At the Museum of Medical Oddities

We fan out based on interest and strength of stomach.
A full cabinet of scrubbed skulls listing names, ages, occupations,
and dates of death seems harmless enough but around the corner

a gangrenous hand, a cabinet of bones ravaged by syphilis,
and the Soap Lady – whose body fat turned to a mottled wax now lying
in a clear glass coffin like a Madame Tussaud’s heat casualty –

reveal the real scope of the operation. It gets worse downstairs
Will says as he retreats to the lobby. What am I doing here?
It’s a dead people freak show. How different

from reality TV with “little people” chocolatiers or houses full
of anorexics clawing each other for the modeling jackpot or even
the jiggling of American Idol’s early rounds? I wince,

hating the voyeur in me.
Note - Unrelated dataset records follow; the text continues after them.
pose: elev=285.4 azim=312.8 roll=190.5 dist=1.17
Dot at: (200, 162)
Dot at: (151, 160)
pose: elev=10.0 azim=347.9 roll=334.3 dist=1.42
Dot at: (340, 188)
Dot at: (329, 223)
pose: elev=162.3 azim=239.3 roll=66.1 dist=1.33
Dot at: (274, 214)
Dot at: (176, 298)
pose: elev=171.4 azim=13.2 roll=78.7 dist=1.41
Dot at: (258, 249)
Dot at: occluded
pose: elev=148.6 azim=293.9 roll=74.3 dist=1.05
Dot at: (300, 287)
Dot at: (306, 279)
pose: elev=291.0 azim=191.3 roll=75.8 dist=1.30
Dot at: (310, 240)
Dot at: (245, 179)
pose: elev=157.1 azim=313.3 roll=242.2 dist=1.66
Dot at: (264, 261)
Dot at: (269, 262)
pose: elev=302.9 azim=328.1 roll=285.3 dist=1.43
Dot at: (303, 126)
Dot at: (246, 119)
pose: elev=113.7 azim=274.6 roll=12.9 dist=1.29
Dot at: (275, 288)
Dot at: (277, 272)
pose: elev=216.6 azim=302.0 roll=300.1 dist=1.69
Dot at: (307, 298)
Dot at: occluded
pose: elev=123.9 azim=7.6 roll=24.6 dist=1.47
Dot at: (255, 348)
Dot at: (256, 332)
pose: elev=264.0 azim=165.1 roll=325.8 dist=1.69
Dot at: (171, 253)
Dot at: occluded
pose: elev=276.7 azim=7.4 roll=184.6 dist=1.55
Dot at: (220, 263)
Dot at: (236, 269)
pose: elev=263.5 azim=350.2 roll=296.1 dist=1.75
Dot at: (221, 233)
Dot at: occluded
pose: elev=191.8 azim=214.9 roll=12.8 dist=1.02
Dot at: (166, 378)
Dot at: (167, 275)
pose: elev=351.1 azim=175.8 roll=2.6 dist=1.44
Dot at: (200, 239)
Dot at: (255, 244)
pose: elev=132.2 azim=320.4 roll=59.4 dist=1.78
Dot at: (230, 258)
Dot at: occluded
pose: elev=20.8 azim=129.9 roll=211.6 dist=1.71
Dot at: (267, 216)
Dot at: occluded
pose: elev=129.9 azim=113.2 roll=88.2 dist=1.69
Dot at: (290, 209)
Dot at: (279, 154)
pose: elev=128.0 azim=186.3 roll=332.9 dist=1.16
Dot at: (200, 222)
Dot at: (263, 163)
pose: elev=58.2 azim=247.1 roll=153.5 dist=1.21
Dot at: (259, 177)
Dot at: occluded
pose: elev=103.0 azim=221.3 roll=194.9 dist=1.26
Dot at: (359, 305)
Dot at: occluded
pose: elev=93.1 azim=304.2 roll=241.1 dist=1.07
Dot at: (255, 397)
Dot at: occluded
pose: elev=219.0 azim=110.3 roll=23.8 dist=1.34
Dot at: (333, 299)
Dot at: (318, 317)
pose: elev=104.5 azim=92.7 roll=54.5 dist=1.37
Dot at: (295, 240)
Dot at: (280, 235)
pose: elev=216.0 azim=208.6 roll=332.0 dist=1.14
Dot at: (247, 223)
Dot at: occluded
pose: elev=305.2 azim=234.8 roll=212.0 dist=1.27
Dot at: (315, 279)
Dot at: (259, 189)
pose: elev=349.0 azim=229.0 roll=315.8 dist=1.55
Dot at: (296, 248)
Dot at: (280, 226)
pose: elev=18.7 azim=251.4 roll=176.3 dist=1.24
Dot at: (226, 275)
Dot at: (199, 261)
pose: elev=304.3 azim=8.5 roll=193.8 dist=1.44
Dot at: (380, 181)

We should be at Betsy Ross’s
or the Barnes’ Museum or some nouveau-something bar
on the Philadelphia harbor instead of here

gawking at the bones of a seven-foot-six Kentucky giant
next to a skeleton of a three-foot-six female dwarf.
But something pulls me forward. Erin, Zak and I linger

at the mass murderer’s brain and the victim’s skull with an ax-size gap
until I’m brought to a halt at the cast of the original Siamese Twins
Chang and Eng across from their preserved livers. Their plaster selves

stand behind glass, the two of them turned at 90° angles
and all these preserved parts sharpen into a human focus.
As Erin studies row upon row of eyeballs afflicted

by everything from conjunctivitis to a cancer that protrudes
like a ping pong ball from its strained lids and Zak shudders
at an enormous clogged human colon, I stare into the smooth eyes

of Chang and Eng. After death, doctors found only cartilage
held them together. Even the surgeons of their time could have split them.
But when Eng woke to find Chang dead beside him, he said No

to the doctor summoned to separate them, leaving the world
three hours after his still conjoined companion. And now
the carefully sliced human brains, the ossified ear bones

and the yellow, rubberish malformed babies perfectly preserved
in cloudy jars drive me upstairs. How did you last that long? Anne asks
as I stumble into the front lecture hall and begin to prattle on

about Chang and Eng. My kids, wife, niece Allie
all squeeze onto a dark wooden bench and listen distractedly.
Before us in the large room, rows of folding chairs

face a microphone and lectern prepared for a talk
about the tell tale signs of fibrodysplasia ossificans progressiva
to real doctors who might be able to do something about it,

but hunger overcomes disgust and we go. I want to look again
into the calm, plaster eyes of Chang and Eng and say goodbye,
but I’m pulled out the door by the same string that pulled me in

and as I hit the Philadelphia streets once walked by Rocky
and Springsteen and Ben Franklin, all I can think of is Chang and Eng
in a famous photo wearing a one-piece double tuxedo top

holding their suit coats open to show off their black satin vests.
Later in a Chinese-Peruvian restaurant savoring my duck Bao Buns
and lump crab empanadas, the children debate the grossest exhibit

(The woman with the forehead horn and the 40-pound colon lose
to the two-headed baby in a jar) and I pull my shoulders back like Chang
and Eng, push my chest forward and look straight into the camera’s eye.